Repères juridiques, par David Jacotot

 

Le pénal punit, le civil répare.

L’aléa, en bref, c’est quand on connaît un risque, mais qu’il était impossible de l’éviter. C’est aussi un incident qui résulte de l’état du patient lui-même (et non de l’acte médical), de sa pathologie ou d’une réaction imprévisible de son organisme.

Si on sectionne quelque chose, c’est une maladresse fautive, mais si on peut démontrer que l’anatomie est inhabituelle, ce n’est pas fautif.

S’agissant du devoir d’information, le praticien doit apporter toutes les preuves possibles (y compris des comptes rendus et des rédactions que l’on a faits soi-même). Le magistrat cherche à savoir s’il y a bien eu un échange avec le patient et que, selon toute vraisemblance, il y a eu information.

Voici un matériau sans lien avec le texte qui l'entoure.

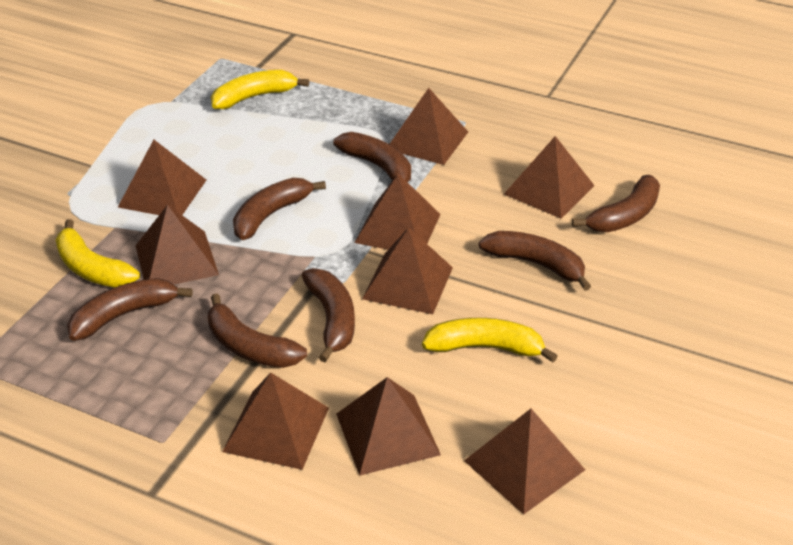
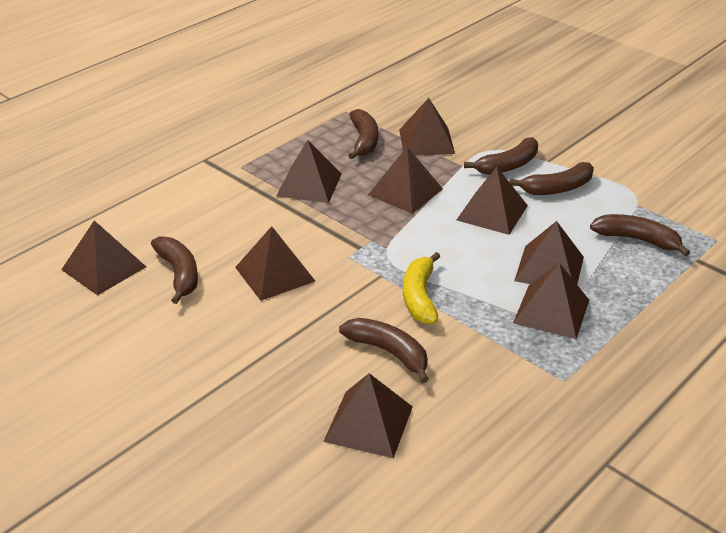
brown banana: [67,278,193,341] [208,294,307,368] [233,178,326,240] [302,268,355,362] [333,132,411,182] [479,231,591,291] [572,175,660,232] = 7 -> [151,236,198,304] [339,318,428,383] [348,109,378,159] [464,137,538,175] [509,162,594,195] [590,214,690,256] = 6
yellow banana: [55,219,140,287] [211,70,309,109] [422,318,558,362] = 3 -> [403,252,440,324] = 1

Deux idées sont contenues dans le seul article L. 1110 du Code de la santé publique : « L e patient a le droit de recevoir les soins les plus appropriés et de bénéficier des thérapeutiques dont l’efficacité est reconnue et qui garantissent la meilleure sécurité sanitaire au regard des connaissances médicales avérées. » Il ne faut donc proposer l’implantologie que si c’est la solution la plus appropriée et non pour faire plaisir. Les actes ne doivent pas, en l’état des connaissances médicales, faire courir de risques disproportionnés par rapport au bénéfice escompté.

Implantologie oui, mais quand ?

La technique de mise en charge immédiate est-elle la moins risquée tout en étant efficace ? C’est ce qu’il convient d’évaluer. Lorsque deux praticiens interviennent (exemple d’un second praticien qui doit récupérer l’implant perdu au-delà de la corticale), c’est le praticien auteur du dommage qui est responsable. Si les deux praticiens ont chacun commis une faute, alors ils peuvent être déclarés tous deux responsables. L’acte médical n’est pas, en réalité, un contrat. Mais si le patient qui doit revenir ne revient pas, il faut le rappeler afin de réaliser le suivi thérapeutique. On peut porter ce courrier au dossier afin de prouver que l’on a bien été soucieux de ce suivi.

 

 


Légende des illustrations : 

illust.1 - Schéma de l’évaluation du risque destiné à permettre au pilote de choisir entre ses intentions et ses capacités.

illust.2 - Schéma de Reason montrant les différents niveaux de contrôle permettant de bloquer les erreurs en cours d’intervention.